* WHAT IS BEING ASKED *
Rewrite everything from the line containing "To the nearest" down to the line containing "At 4, list the" as a numbered list, skipping blank lines. Leave the pictures out.

(Dataset entries)
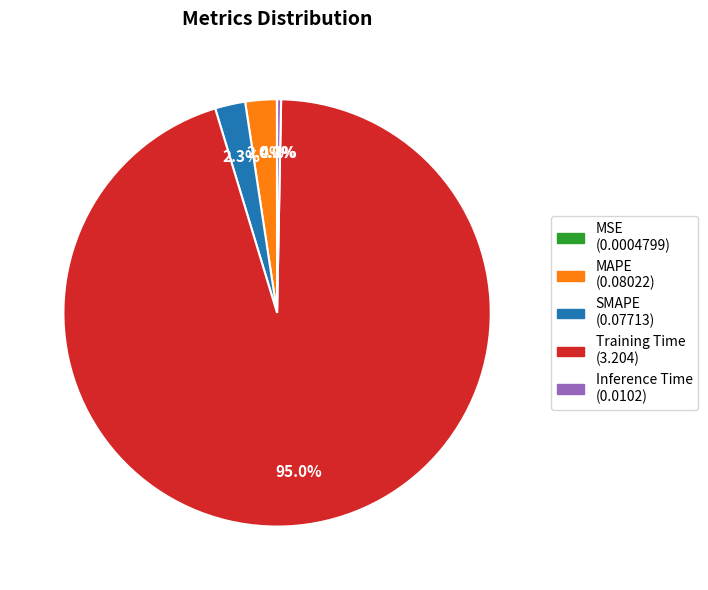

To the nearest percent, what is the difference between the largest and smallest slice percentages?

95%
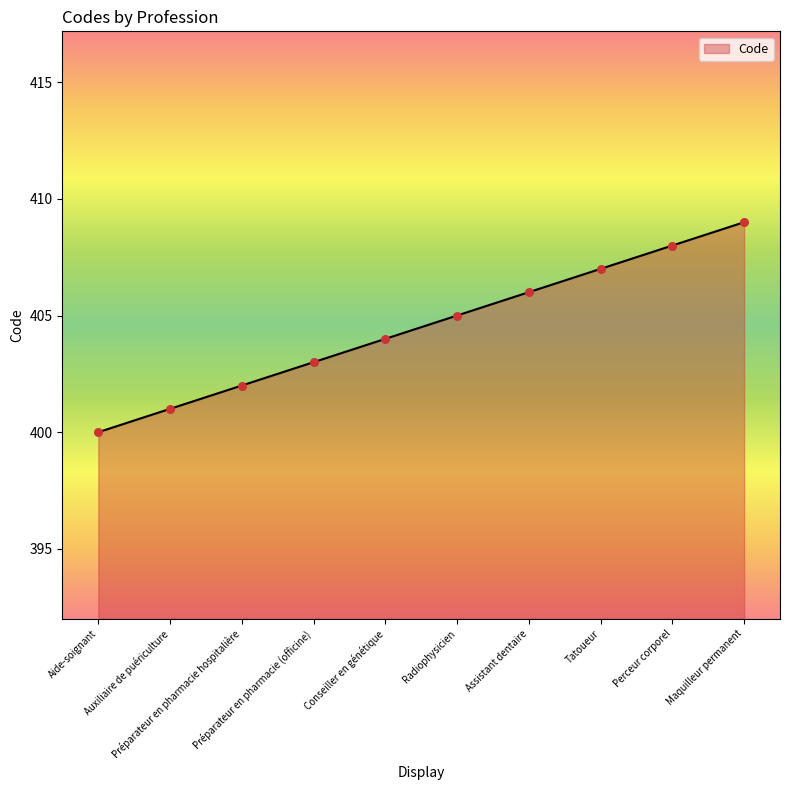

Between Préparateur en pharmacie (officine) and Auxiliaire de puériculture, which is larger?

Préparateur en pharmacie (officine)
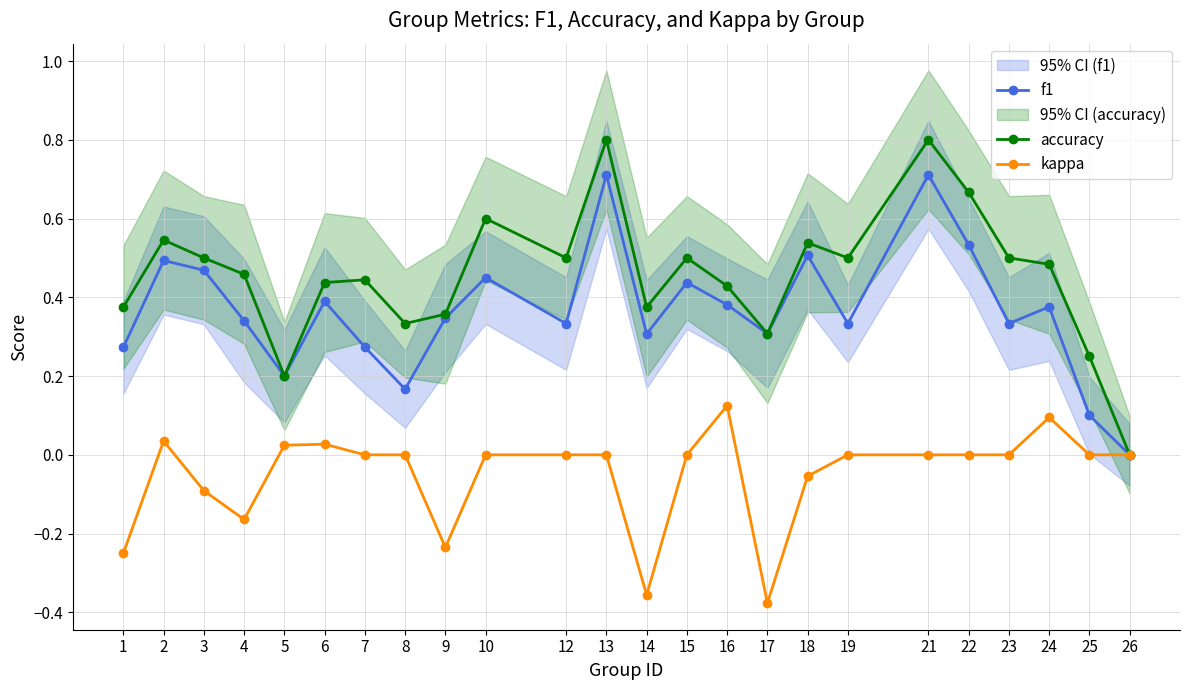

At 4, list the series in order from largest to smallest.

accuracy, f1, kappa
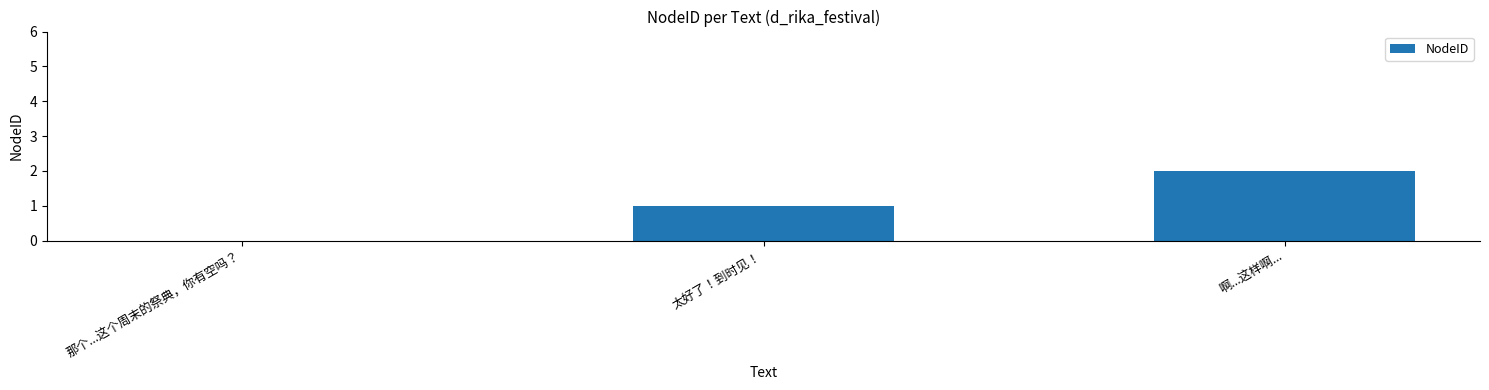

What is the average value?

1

==

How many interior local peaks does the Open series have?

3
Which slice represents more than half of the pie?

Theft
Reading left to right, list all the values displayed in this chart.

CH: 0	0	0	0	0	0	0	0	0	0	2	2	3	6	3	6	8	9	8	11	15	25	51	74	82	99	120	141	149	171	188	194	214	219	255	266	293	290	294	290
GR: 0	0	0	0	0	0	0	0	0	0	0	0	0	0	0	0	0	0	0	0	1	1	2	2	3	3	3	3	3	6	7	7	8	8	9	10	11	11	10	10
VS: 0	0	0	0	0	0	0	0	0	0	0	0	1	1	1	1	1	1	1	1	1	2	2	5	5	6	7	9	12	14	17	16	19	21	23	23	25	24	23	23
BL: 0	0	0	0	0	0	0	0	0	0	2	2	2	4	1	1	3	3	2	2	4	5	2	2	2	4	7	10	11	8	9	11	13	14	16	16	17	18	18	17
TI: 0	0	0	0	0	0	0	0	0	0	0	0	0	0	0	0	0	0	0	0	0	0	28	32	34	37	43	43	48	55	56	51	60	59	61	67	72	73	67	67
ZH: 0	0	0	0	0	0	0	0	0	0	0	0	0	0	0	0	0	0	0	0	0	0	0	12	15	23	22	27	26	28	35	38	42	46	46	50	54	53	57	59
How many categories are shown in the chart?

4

* RESULT OF THIS TASK *
1. To the nearest percent, what is the difference between the largest and smallest slice percentages?
2. 95%
3. Between Préparateur en pharmacie (officine) and Auxiliaire de puériculture, which is larger?
4. Préparateur en pharmacie (officine)
5. At 4, list the series in order from largest to smallest.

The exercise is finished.